Schoolgirls Used As Human Shields In Congo Due to 'Magical Powers'
Girls were armed with brooms and put on the frontlines, say charities.
NAIROBI, May 20 (Thomson Reuters Foundation) — Schoolgirls in the Democratic Republic of Congo were raped, forced into marriage, and used as human shields by militias who believed they had "magical powers" during violence over a year ago, an investigation by a group of charities said last week.
The Global Coalition to Protect Education from Attack (GCPEA) said its research into the year-long violence in Congo's central Kasai region, which largely ended in 2017, found that female students suffered multiple abuses by armed groups.
Based on interviews with over 55 students and teachers, the report documents testimonies from survivors and witnesses of how militiamen attacked hundreds of schools — kidnapping girls for sexual slavery, forced marriage, and to serve as child soldiers.

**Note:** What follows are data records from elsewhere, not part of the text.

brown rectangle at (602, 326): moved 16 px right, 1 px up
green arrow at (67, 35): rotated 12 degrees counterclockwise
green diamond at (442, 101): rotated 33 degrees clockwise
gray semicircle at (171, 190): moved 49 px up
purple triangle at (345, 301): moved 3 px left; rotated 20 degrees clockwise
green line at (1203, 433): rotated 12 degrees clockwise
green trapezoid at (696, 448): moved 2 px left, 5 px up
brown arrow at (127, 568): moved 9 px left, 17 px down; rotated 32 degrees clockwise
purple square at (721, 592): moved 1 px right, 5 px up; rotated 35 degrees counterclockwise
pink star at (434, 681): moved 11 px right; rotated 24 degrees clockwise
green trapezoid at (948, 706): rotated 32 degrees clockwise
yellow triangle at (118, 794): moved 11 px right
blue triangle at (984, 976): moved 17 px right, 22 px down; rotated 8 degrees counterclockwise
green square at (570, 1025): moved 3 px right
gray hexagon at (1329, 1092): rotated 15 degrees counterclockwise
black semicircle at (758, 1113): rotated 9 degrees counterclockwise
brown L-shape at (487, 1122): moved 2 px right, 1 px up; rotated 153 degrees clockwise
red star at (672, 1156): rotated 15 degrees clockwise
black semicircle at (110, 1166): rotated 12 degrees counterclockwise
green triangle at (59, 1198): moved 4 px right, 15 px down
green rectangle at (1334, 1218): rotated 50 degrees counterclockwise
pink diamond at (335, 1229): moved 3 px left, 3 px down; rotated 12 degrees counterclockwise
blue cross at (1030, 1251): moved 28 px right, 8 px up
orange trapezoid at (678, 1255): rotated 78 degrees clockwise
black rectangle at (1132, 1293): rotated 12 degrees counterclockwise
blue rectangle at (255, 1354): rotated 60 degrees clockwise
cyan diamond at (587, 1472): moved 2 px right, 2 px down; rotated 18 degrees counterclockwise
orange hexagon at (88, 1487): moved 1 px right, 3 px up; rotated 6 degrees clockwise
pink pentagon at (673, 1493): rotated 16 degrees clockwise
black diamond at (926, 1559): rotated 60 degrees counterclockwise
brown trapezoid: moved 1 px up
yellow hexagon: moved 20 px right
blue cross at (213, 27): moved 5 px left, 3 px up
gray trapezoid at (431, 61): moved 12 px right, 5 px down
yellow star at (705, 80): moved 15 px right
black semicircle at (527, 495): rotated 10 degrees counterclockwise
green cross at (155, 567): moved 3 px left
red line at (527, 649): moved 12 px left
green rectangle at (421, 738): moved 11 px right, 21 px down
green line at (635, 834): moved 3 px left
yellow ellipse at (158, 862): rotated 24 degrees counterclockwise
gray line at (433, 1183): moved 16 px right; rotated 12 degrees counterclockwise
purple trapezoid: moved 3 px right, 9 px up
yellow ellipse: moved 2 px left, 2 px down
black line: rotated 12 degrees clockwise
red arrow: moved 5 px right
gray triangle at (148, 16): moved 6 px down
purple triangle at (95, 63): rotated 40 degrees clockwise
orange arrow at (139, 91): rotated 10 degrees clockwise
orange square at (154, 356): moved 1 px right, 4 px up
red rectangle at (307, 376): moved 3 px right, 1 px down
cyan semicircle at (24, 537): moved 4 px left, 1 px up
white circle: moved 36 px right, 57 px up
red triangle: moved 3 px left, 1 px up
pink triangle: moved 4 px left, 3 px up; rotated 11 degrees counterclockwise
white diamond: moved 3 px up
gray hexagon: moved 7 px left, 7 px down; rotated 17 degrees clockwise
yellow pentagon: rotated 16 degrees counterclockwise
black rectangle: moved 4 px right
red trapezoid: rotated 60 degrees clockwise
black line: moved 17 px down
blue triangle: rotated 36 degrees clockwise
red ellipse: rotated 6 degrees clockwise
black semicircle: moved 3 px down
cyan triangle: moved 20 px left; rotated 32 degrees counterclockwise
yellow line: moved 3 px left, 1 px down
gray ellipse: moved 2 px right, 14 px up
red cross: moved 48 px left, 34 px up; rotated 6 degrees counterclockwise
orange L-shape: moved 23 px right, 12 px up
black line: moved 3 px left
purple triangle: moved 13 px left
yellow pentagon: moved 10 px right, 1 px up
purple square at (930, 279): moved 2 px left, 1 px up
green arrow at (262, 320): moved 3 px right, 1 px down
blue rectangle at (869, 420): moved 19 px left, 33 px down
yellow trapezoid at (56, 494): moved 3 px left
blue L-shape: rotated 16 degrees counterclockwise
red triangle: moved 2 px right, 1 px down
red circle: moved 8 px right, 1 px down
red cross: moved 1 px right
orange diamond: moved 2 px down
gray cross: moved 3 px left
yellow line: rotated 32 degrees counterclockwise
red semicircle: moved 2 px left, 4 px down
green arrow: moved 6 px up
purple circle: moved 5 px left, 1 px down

"Militias believed in girls' magical powers, and often used them as the first line of defense to rustle their skirts to ward off soldiers with guns," said Diya Nijhowne, GCPEA's executive director, in a statement.
Armed only with a broom or kitchen utensil, young girls were placed on the frontlines, said the report, as they were believed to possess powers which would stop bullets and protect the whole unit in combat.
Many children were killed in this way, it added.
The conflict in Kasai — which pitted the Congolese army and allied Bana Mura militia against the Kamuina Nsapu militia — killed up to 5,000 people and forced some 1.5 million people from their homes, according to the United Nations.
Both rebels and government troops committed atrocities such as mass rape and cannibalism in Kasai, UN human rights investigators said in a June report, adding that there was "a serious problem of impunity."
In July 2017 a Congolese court convicted seven soldiers for the murder of suspected militia members in Kasai after a video showed soldiers shooting people, some of them young women, at point-blank range.
"The militia leaders gave us girls a broom, which was considered magic. I was given a wooden (kitchen utensil) that was supposed to be a magic gun," said Lucia N., a secondary school student in Dibaya territory, as quoted in the report.
"After that, I went with them wherever they went and participated in several battles," she said. "I later realised that we would not be able to defeat soldiers with the magic. They were killing us in large numbers."
Human rights groups urged the Congolese authorities to investigate and prosecute those found to be responsible for the atrocities, and called for support to be given to survivors.
"I find the cases documented in the report of girls raped by militiamen, and girls put defenseless on the frontlines, to be utterly horrifying," said Bede Sheppard, deputy director for children's rights at Human Rights Watch, a member of the GCPEA.